» **EXERCISE OBJECTIVE**:
The lines below that include "https" are to be found and copied.

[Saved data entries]
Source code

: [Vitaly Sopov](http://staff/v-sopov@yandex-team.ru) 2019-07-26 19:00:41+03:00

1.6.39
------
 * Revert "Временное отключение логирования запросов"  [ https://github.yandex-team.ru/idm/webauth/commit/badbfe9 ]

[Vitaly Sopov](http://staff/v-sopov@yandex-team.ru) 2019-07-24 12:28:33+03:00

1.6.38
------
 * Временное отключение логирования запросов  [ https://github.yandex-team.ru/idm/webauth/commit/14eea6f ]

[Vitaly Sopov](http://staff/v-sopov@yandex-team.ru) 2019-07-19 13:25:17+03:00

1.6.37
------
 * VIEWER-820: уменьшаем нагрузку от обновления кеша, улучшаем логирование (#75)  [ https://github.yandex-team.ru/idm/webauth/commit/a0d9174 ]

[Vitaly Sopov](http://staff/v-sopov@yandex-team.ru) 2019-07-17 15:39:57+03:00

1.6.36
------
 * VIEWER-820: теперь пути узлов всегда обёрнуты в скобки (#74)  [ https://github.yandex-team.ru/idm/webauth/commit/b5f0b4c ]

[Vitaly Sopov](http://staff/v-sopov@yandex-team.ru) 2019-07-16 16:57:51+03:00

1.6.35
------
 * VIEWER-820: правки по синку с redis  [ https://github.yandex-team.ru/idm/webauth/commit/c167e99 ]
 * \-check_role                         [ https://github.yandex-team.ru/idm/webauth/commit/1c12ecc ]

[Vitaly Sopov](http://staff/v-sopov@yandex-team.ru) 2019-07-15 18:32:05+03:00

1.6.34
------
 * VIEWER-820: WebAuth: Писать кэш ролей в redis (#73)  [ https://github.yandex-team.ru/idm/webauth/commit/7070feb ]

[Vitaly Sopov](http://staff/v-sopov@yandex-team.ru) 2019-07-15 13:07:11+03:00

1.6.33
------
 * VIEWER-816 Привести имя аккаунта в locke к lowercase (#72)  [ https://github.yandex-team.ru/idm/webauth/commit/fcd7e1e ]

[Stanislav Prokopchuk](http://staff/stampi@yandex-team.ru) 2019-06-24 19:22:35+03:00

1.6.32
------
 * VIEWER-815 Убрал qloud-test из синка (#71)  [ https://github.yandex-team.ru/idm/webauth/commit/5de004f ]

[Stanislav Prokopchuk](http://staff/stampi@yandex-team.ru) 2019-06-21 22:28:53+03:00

» **EXERCISE RESPONSE**:
 * Revert "Временное отключение логирования запросов"  [ https://github.yandex-team.ru/idm/webauth/commit/badbfe9 ]
 * Временное отключение логирования запросов  [ https://github.yandex-team.ru/idm/webauth/commit/14eea6f ]
 * VIEWER-820: уменьшаем нагрузку от обновления кеша, улучшаем логирование (#75)  [ https://github.yandex-team.ru/idm/webauth/commit/a0d9174 ]
 * VIEWER-820: теперь пути узлов всегда обёрнуты в скобки (#74)  [ https://github.yandex-team.ru/idm/webauth/commit/b5f0b4c ]
 * VIEWER-820: правки по синку с redis  [ https://github.yandex-team.ru/idm/webauth/commit/c167e99 ]
 * \-check_role                         [ https://github.yandex-team.ru/idm/webauth/commit/1c12ecc ]
 * VIEWER-820: WebAuth: Писать кэш ролей в redis (#73)  [ https://github.yandex-team.ru/idm/webauth/commit/7070feb ]
 * VIEWER-816 Привести имя аккаунта в locke к lowercase (#72)  [ https://github.yandex-team.ru/idm/webauth/commit/fcd7e1e ]
 * VIEWER-815 Убрал qloud-test из синка (#71)  [ https://github.yandex-team.ru/idm/webauth/commit/5de004f ]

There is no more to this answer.